Last week, upon leaving Eye Street, I decided to drive towards the Capitol to catch a quick glance of our nation’s centerpiece. However, I was a bit caught off guard as I made my way closer to the edge of Capitol Hill and saw rows of orange cones in the road. The cones blocked the road ahead and all of the streets that led up to the Capitol building beyond.
As my eyes rose from the cones to the Capitol, I saw the large, ugly wall topped with long strands of curly barbed-wire standing as the next form of deterrent. This is all so wrong. These drastic defenses were installed in response to the raiding of the Capitol on Jan. 6, and after living in the DMV for 13 years, I would not usually go to investigate the fencing of high-security areas, but my interest was piqued; I had never seen the Capitol like this.
So, I parked my car at Gonzaga and walked back down North Capitol to get a better look. As I neared the building again, I felt like I was entering a military war zone. On foot, I was able to walk right along the full length of the fencing. I ran my fingers along the metal links of the seven-foot wall and watched as my frozen breath coursed through to the other side.
I looked up at the barbed wire; the Capitol reminded me of a prison. From the other side, hundreds of National Guardsmen watched as I strolled by, every single one of them yielding an AR-rifle. There were thousands of them within the two-mile radius of Capitol Hill, many standing alone in lines, 20 to 30 feet from the next man or woman, and some stood in small groups talking to each other in certain areas.
Nodding to them as I passed and snapping pictures of it all, some were kind enough to give a nod or a smile and pose for a picture. It was nice to interact with some of these soldiers. Most of them, however, looked on with emotionless faces.
These figures embedded fear in the pit of my stomach, as their rifles seemed a little more dangerous than the others. I tried to counteract this fear with a smile and successive nods. Then, I could only muster a nervous chuckle when one of these soldiers sternly looked at my camera and showed me his middle finger.

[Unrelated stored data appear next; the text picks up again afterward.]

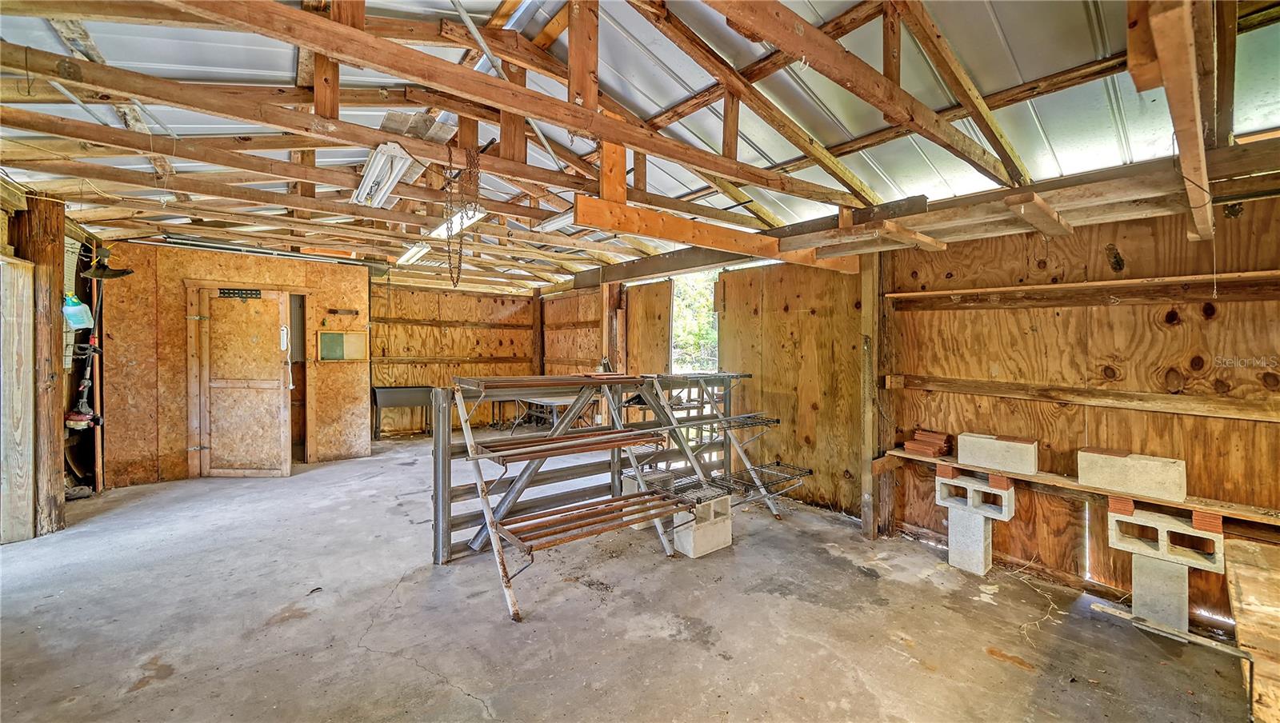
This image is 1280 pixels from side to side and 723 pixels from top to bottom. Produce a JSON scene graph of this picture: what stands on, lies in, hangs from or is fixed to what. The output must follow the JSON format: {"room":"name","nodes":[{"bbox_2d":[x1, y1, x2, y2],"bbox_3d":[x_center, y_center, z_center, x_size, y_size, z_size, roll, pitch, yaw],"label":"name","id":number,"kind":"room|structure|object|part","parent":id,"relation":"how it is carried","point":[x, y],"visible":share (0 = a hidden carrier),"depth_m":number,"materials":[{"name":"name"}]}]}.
{"room":"workshop","nodes":[
{"label":"workshop","id":0,"kind":"room"},
{"bbox_2d":[0,186,102,538],"bbox_3d":[-4.598,-0.058,2.930,0.313,2.871,5.120,0,1,-38],"label":"left wall","id":1,"kind":"structure","parent":0,"point":[70,396],"depth_m":4.06,"materials":[{"name":"brown wood"}]},
{"bbox_2d":[0,253,35,543],"bbox_3d":[-4.662,0.299,3.118,0.335,2.119,0.549,0,1,-38],"label":"wooden board","id":2,"kind":"object","parent":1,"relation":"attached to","point":[19,276],"visible":0.99,"depth_m":3.29,"materials":[{"name":"brown wood"}]},
{"bbox_2d":[61,293,93,329],"bbox_3d":[-5.097,-0.445,4.032,0.209,0.310,0.178,0,1,-38],"label":"plastic jug","id":3,"kind":"object","parent":1,"relation":"attached to","point":[77,322],"visible":0.93,"depth_m":3.99,"materials":[{"name":"plastic"}]},
{"bbox_2d":[63,246,129,436],"bbox_3d":[-5.145,-0.164,4.171,0.424,1.633,0.571,0,1,-38],"label":"string trimmer","id":4,"kind":"object","parent":1,"relation":"attached to","point":[84,416],"visible":0.85,"depth_m":4.14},
{"bbox_2d":[99,239,369,485],"bbox_3d":[-4.655,0.020,5.362,2.347,2.528,0.387,0,1,-38],"label":"partition wall","id":5,"kind":"structure","parent":0,"point":[359,302],"depth_m":4.92,"materials":[{"name":"brown wood"}]},
{"bbox_2d":[188,284,294,477],"bbox_3d":[-4.462,0.285,4.994,1.074,2.147,0.148,0,0,0],"label":"door","id":6,"kind":"structure","parent":5,"relation":"in","point":[211,384],"depth_m":4.97,"materials":[{"name":"brown wood"}]},
{"bbox_2d":[218,287,262,298],"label":"vent","id":7,"kind":"object","parent":6,"relation":"attached to","point":[223,292],"visible":0.97,"depth_m":4.95,"materials":[{"name":"black"}]},
{"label":"door handle","id":8,"kind":"part","parent":6,"relation":"part of","materials":[{"name":"metal"}]},
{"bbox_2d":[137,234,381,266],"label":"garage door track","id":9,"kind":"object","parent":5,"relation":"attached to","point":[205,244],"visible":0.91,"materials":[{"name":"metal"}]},
{"bbox_2d":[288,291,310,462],"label":"doorway","id":10,"kind":"object","parent":5,"relation":"in","point":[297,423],"visible":0.51,"depth_m":5.63,"materials":[{"name":"brown"}]},
{"bbox_2d":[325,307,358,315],"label":"wall hook","id":11,"kind":"object","parent":5,"relation":"attached to","point":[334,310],"visible":0.99,"depth_m":5.65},
{"bbox_2d":[317,330,368,361],"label":"bulletin board","id":12,"kind":"object","parent":5,"relation":"attached to","point":[341,336],"visible":0.97,"depth_m":5.81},
{"bbox_2d":[368,277,538,434],"bbox_3d":[-3.415,-0.037,7.847,3.312,2.590,0.158,0,1,-38],"label":"back wall","id":13,"kind":"structure","parent":0,"point":[403,338],"depth_m":7.77,"materials":[{"name":"brown wood"}]},
{"bbox_2d":[0,434,1259,722],"bbox_3d":[-1.102,1.395,3.211,6.524,0.116,8.773,0,1,-38],"label":"concrete floor","id":14,"kind":"structure","parent":0,"point":[408,666],"depth_m":2.32,"materials":[{"name":"grey concrete"}]},
{"bbox_2d":[11,193,67,536],"bbox_3d":[-4.752,0.026,3.486,0.341,2.684,0.358,0,1,-38],"label":"wooden post","id":15,"kind":"object","parent":14,"relation":"on","point":[47,228],"visible":0.74,"depth_m":3.44,"materials":[{"name":"brown wood"}]},
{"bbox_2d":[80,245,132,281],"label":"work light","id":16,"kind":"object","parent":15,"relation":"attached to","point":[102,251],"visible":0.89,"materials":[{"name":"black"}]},
{"bbox_2d":[371,385,433,438],"bbox_3d":[-3.799,0.849,7.221,0.909,0.790,0.485,0,1,-38],"label":"table","id":17,"kind":"object","parent":14,"relation":"on","point":[390,400],"visible":0.85,"depth_m":7.08,"materials":[{"name":"metal"}]},
{"bbox_2d":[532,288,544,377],"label":"wooden post","id":18,"kind":"object","parent":14,"relation":"on","point":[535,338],"visible":0.67,"depth_m":8.56,"materials":[{"name":"brown wood"}]},
{"bbox_2d":[512,395,586,430],"bbox_3d":[-1.521,0.923,7.293,0.796,0.681,0.919,0,1,-38],"label":"folding table","id":19,"kind":"object","parent":14,"relation":"on","point":[554,405],"visible":0.51,"depth_m":7.13,"materials":[{"name":"metal"}]},
{"bbox_2d":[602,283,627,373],"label":"wooden post","id":20,"kind":"object","parent":14,"relation":"on","point":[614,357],"visible":0.5,"depth_m":6.39,"materials":[{"name":"brown wood"}]},
{"bbox_2d":[442,372,803,622],"bbox_3d":[-0.097,0.763,3.713,2.902,1.196,0.983,0,1,-38],"label":"metal rack","id":21,"kind":"object","parent":14,"relation":"on","point":[468,442],"visible":0.86,"depth_m":3.38,"materials":[{"name":"grey metal"}]},
{"bbox_2d":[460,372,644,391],"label":"shelf","id":22,"kind":"object","parent":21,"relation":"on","point":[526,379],"visible":0.96,"depth_m":3.16,"materials":[{"name":"brown metal"}]},
{"bbox_2d":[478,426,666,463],"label":"rack","id":23,"kind":"object","parent":21,"relation":"on","point":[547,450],"visible":0.96,"depth_m":2.89,"materials":[{"name":"brown metal"}]},
{"bbox_2d":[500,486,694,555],"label":"rack","id":24,"kind":"object","parent":21,"relation":"attached to","point":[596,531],"visible":0.89,"depth_m":2.68,"materials":[{"name":"brown metal"}]},
{"bbox_2d":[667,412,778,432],"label":"wire rack","id":25,"kind":"object","parent":21,"relation":"attached to","point":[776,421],"visible":0.85,"depth_m":3.84,"materials":[{"name":"black metal"}]},
{"bbox_2d":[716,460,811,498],"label":"wire rack","id":26,"kind":"object","parent":21,"relation":"attached to","point":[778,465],"visible":0.81,"depth_m":3.61,"materials":[{"name":"black metal"}]},
{"bbox_2d":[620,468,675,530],"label":"concrete block","id":27,"kind":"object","parent":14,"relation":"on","point":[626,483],"visible":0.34,"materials":[{"name":"grey concrete"}]},
{"bbox_2d":[672,494,732,557],"bbox_3d":[0.430,1.208,3.317,0.393,0.310,0.293,0,1,-38],"label":"concrete block","id":28,"kind":"object","parent":14,"relation":"on","point":[695,554],"visible":0.83,"depth_m":3.20,"materials":[{"name":"grey concrete"}]},
{"bbox_2d":[859,252,890,539],"bbox_3d":[1.899,0.219,3.572,0.290,2.379,0.225,0,1,-38],"label":"wooden post","id":29,"kind":"object","parent":14,"relation":"on","point":[866,322],"visible":0.86,"depth_m":3.52,"materials":[{"name":"brown wood"}]},
{"bbox_2d":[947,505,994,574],"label":"concrete block","id":30,"kind":"object","parent":14,"relation":"on","point":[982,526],"visible":0.85,"depth_m":2.99,"materials":[{"name":"concrete"}]},
{"bbox_2d":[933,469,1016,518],"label":"concrete block","id":31,"kind":"object","parent":30,"relation":"on","point":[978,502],"visible":0.94,"depth_m":3.06,"materials":[{"name":"grey concrete"}]},
{"bbox_2d":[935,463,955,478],"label":"brick","id":32,"kind":"object","parent":31,"relation":"on","point":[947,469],"visible":0.88,"depth_m":3.15,"materials":[{"name":"red brick"}]},
{"bbox_2d":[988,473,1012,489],"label":"brick","id":33,"kind":"object","parent":31,"relation":"on","point":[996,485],"visible":0.88,"depth_m":2.97,"materials":[{"name":"red brick"}]},
{"bbox_2d":[1129,553,1189,630],"bbox_3d":[2.823,1.219,2.434,0.255,0.353,0.230,0,1,-38],"label":"concrete block","id":34,"kind":"object","parent":14,"relation":"on","point":[1146,574],"visible":0.8,"depth_m":2.34,"materials":[{"name":"concrete"}]},
{"bbox_2d":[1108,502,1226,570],"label":"concrete block","id":35,"kind":"object","parent":34,"relation":"on","point":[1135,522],"visible":0.88,"depth_m":2.34,"materials":[{"name":"grey concrete"}]},
{"bbox_2d":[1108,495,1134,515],"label":"brick","id":36,"kind":"object","parent":35,"relation":"on","point":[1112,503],"visible":0.83,"depth_m":2.46,"materials":[{"name":"red brick"}]},
{"bbox_2d":[1191,509,1223,533],"bbox_3d":[2.977,0.838,2.339,0.122,0.087,0.095,0,1,-38],"label":"brick","id":37,"kind":"object","parent":35,"relation":"on","point":[1195,518],"visible":0.79,"depth_m":2.29,"materials":[{"name":"red brick"}]},
{"bbox_2d":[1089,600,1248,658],"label":"wood plank","id":38,"kind":"object","parent":14,"relation":"on","point":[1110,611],"visible":0.92,"depth_m":2.23,"materials":[{"name":"wood"}]},
{"bbox_2d":[1224,536,1279,722],"bbox_3d":[2.487,1.127,1.417,1.390,0.556,0.798,0,1,-38],"label":"wooden board","id":39,"kind":"object","parent":14,"relation":"on","point":[1244,590],"visible":1,"depth_m":1.56,"materials":[{"name":"brown wood"}]},
{"bbox_2d":[0,0,1279,291],"bbox_3d":[-0.930,-1.603,3.716,6.535,0.230,8.246,0,1,-38],"label":"ceiling","id":40,"kind":"structure","parent":0,"point":[1001,19],"depth_m":2.52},
{"bbox_2d":[350,142,416,207],"bbox_3d":[-1.949,-1.378,3.342,0.204,0.130,1.118,0,1,-38],"label":"fluorescent light","id":41,"kind":"object","parent":40,"relation":"attached to","point":[382,159],"visible":0.89,"depth_m":3.23,"materials":[{"name":"white metal"}]},
{"bbox_2d":[396,241,431,265],"bbox_3d":[-2.951,-1.423,5.832,0.164,0.106,1.294,0,1,-38],"label":"fluorescent light","id":42,"kind":"object","parent":40,"relation":"attached to","point":[413,254],"visible":0.78,"depth_m":5.78,"materials":[{"name":"white metal"}]},
{"bbox_2d":[430,205,487,238],"bbox_3d":[-1.903,-1.434,4.596,0.169,0.126,1.314,0,1,-38],"label":"fluorescent light","id":43,"kind":"object","parent":40,"relation":"attached to","point":[454,226],"visible":0.59,"depth_m":4.44,"materials":[{"name":"white metal"}]},
{"bbox_2d":[444,140,480,286],"bbox_3d":[-1.137,-0.939,2.863,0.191,0.946,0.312,0,1,-38],"label":"chain","id":44,"kind":"object","parent":40,"relation":"hanging from","point":[475,207],"visible":0.98,"depth_m":2.82,"materials":[{"name":"brown metal"}]},
{"bbox_2d":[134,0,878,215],"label":"roof truss","id":45,"kind":"object","parent":40,"relation":"attached to","point":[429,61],"visible":0.99,"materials":[{"name":"brown wood"}]},
{"bbox_2d":[538,208,575,233],"bbox_3d":[-0.736,-1.388,4.317,0.201,0.124,0.630,0,1,-38],"label":"fluorescent light","id":46,"kind":"object","parent":40,"relation":"attached to","point":[550,226],"visible":0.51,"depth_m":4.32,"materials":[{"name":"white metal"}]},
{"bbox_2d":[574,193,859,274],"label":"wooden beam","id":47,"kind":"structure","parent":40,"relation":"attached to","point":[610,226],"depth_m":2.83,"materials":[{"name":"brown wood"}]},
{"bbox_2d":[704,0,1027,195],"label":"roof truss","id":48,"kind":"object","parent":40,"relation":"attached to","point":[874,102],"visible":0.98,"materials":[{"name":"brown wood"}]},
{"bbox_2d":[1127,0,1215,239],"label":"wooden beam","id":49,"kind":"object","parent":40,"relation":"attached to","point":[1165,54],"visible":0.95,"depth_m":1.33,"materials":[{"name":"brown wood"}]},
{"bbox_2d":[544,189,1279,629],"bbox_3d":[1.304,0.114,4.730,0.179,2.568,8.814,0,1,-38],"label":"right wall","id":50,"kind":"structure","parent":0,"point":[1133,265],"depth_m":3.01,"materials":[{"name":"brown wood"}]},
{"bbox_2d":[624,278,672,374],"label":"plywood panel","id":51,"kind":"object","parent":50,"relation":"attached to","point":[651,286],"visible":0.71,"depth_m":6.24,"materials":[{"name":"brown wood"}]},
{"bbox_2d":[670,270,719,373],"bbox_3d":[0.736,-0.230,5.617,0.626,1.837,0.975,0,1,-38],"label":"window opening","id":52,"kind":"object","parent":50,"relation":"in","point":[716,359],"visible":0.37,"depth_m":5.83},
{"bbox_2d":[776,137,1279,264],"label":"wooden beam","id":53,"kind":"object","parent":50,"relation":"attached to","point":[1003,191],"visible":0.79,"depth_m":2.40,"materials":[{"name":"brown wood"}]},
{"bbox_2d":[878,444,1279,529],"bbox_3d":[2.780,0.766,2.634,0.264,0.061,2.283,0,1,-38],"label":"wooden shelf","id":54,"kind":"object","parent":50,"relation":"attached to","point":[1237,513],"visible":0.72,"depth_m":2.55,"materials":[{"name":"brown wood"}]},
{"bbox_2d":[901,428,954,458],"bbox_3d":[2.177,0.619,3.369,0.287,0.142,0.269,0,1,-38],"label":"brick stack","id":55,"kind":"object","parent":54,"relation":"on","point":[913,449],"visible":0.98,"depth_m":3.32,"materials":[{"name":"red brick"}]},
{"bbox_2d":[957,432,1037,474],"bbox_3d":[2.450,0.626,3.055,0.193,0.179,0.432,0,1,-38],"label":"concrete block","id":56,"kind":"object","parent":54,"relation":"on","point":[1030,458],"visible":0.99,"depth_m":2.99,"materials":[{"name":"concrete"}]},
{"bbox_2d":[1078,447,1186,501],"bbox_3d":[2.776,0.627,2.524,0.187,0.178,0.435,0,1,-38],"label":"concrete block","id":57,"kind":"object","parent":54,"relation":"on","point":[1183,490],"visible":0.99,"depth_m":2.46,"materials":[{"name":"concrete"}]},
{"bbox_2d":[882,269,1279,306],"bbox_3d":[2.763,-0.429,2.501,0.221,0.050,2.321,0,1,-38],"label":"wall shelf","id":58,"kind":"object","parent":50,"relation":"attached to","point":[1066,286],"visible":0.99,"depth_m":2.55,"materials":[{"name":"brown wood"}]},
{"bbox_2d":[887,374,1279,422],"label":"wall shelf","id":59,"kind":"object","parent":50,"relation":"attached to","point":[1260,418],"visible":0.98,"depth_m":2.56,"materials":[{"name":"brown wood"}]}
]}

I continued on, a little quicker until out of sight, to the west side. Stopping to look down the Mall for a moment, I thought about how the Gonzaga football team would never be able to get their pictures without the tall barriers standing behind them if it remained like this. Being around the Capitol building would never be the same.
There was a new sense of discomfort and a disconnection from the building and all it stands for.
I thought, “Look at what we have done to our own home.” Now, almost two months after the riots at the Capitol, one may wonder, “Are these walls making it better or worse?” Radical nationalists attacked our home with such hate because of severe social division, and now we’ve locked it up with a physically divisive wall.
As I walked back to Eye Street, I thought about a better way to go about this. We could definitely employ a higher, more specialized security, but how much longer should we have a wall around our symbol of freedom?